World roundup: April 21 2023
Stories from Afghanistan, Ukraine, Argentina, and elsewhere
TODAY IN HISTORY
April 21, 43 BC: In the followup to April 14’s Battle of Forum Gallorum, Mark Antony’s army is again defeated by a consular army led by Aulus Hirtius with the support of Octavia at the Battle of Mutina. Antony decided after this defeat to lift his siege of Mutina, which he’d ostensibly undertaken in order to kill its governor, Decimus Brutus, who was one of Julius Caesar’s assassins. He set about amassing a huge army of Caesarian loyalists. Decimus Brutus wound up fleeing east to join Brutus and Cassius, but was captured and killed by allies of Antony on the way. Conveniently for Octavian, Hirtius died during the battle, and when his fellow consul Pansa died the following day of wounds suffered at Forum Gallorum, Octavian was left to claim credit for the victory uncontested. The newly empowered Octavian soon turned on the Senate and later allied with Antony under the framework of the Second Triumvirate.
April 21, 1526: An army led by a Timurid prince named Babur defeats the Lodi Sultanate at Panipat and lays the foundation for the Mughal dynasty.
April 21, 1802 (probably): A Saudi-Wahhabi army/mob sacks the city of Karbala.
INTERNATIONAL
In today’s global news:
Worldometer is tracking COVID-19 cases and fatalities.
The New York Times is tracking global vaccine distribution.
The World Meteorological Organization reported on Friday that global sea levels are rising at fully twice the annual rate at which they rose from 1993-2002, the first decade for which such data was collected.

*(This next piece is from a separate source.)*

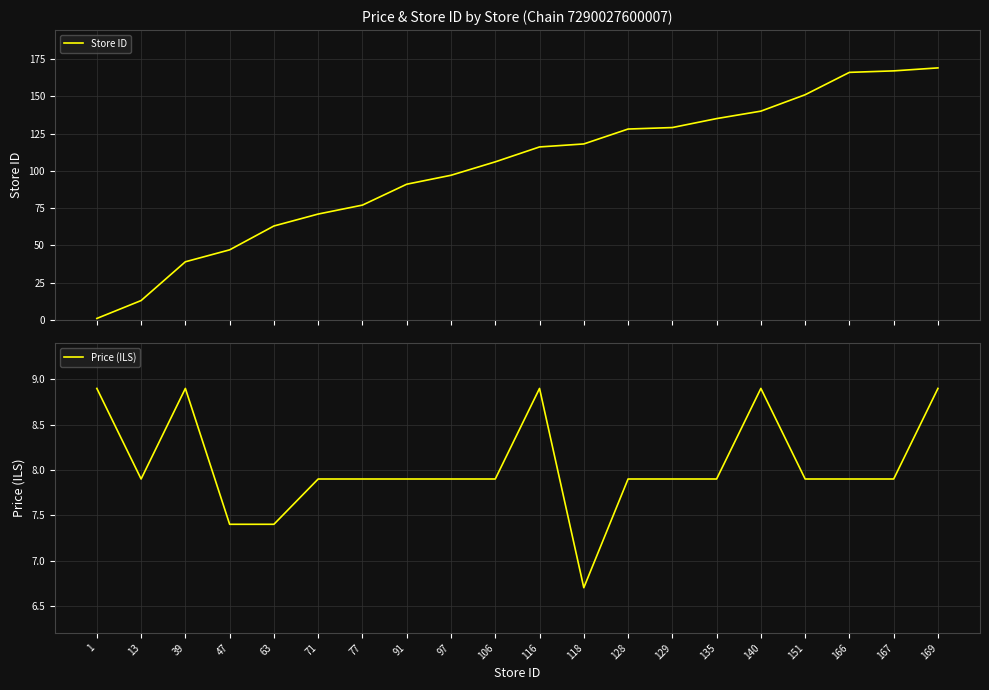

At which label does Store ID reach its peak?

169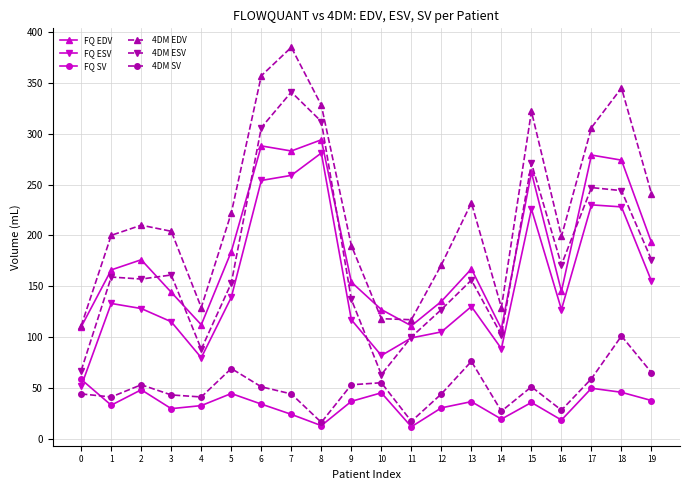

What is the difference between the maximum and minimum values in the 4DM EDV series?

274.0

Melting glaciers and rising ocean temperatures (water expands as it gets warmer) are the main contributors. And there’s now so much carbon in the atmosphere that those glaciers will continue to melt and those ocean temperatures will continue to rise for millennia.
MIDDLE EAST
SYRIA
Al-Monitor’s Amberin Zaman reports on another Syrian normalization call that, in this case, is coming from inside the house:
As Arab governments and Turkey seek to mend fences with Syrian President Bashar al-Assad, the country’s Kurds have unveiled a new initiative to make peace with Damascus, saying that Western governments opposed to normalization should not stand in their way.
In a nine-point declaration made public on Tuesday, the Kurdish-led Autonomous Administration in North and East Syria (AANES) affirmed its commitment to Syria’s territorial integrity and said that it was ready to “meet and hold dialogue with the Syrian government and all Syrian parties for consultations and discussions to provide initiatives to find a solution to the Syrian crisis.” It emphasized that such efforts would not be at odds with floundering UN-led efforts to end the conflict. However, the document emphasized that “the solution to the Syrian crisis must be sought inside the country” — in other words, the Syrian Kurds would not be taking their cues from Western governments. Those lines were clearly intended for Assad, who accused the Kurds during a visit to the Kremlin last month of “working for a foreign power” and labeled them “traitors” and “collaborators.”
As Zaman notes, Syrian Kurds have been negotiating on and off with the Syrian government for a few years now, to no avail probably because Damascus has almost all the leverage in that process and therefore has little need to concede anything of substance. Kurdish leaders have surely figured out by now, given the historical relationship between the US and Kurdish groups in the region and given Washington’s response to Turkey’s various incursions into northern Syria, that if or when the US is forced to choose between them and Turkey it will choose Turkey. This public statement may have been intended to send a message to the US as well as to Damascus, but we’re past the point where I think it’s reasonable to expect the US to take a harder line on Turkish operations. Syrian Kurds don’t have any good options here, but making the best possible deal with Damascus may be the least bad one.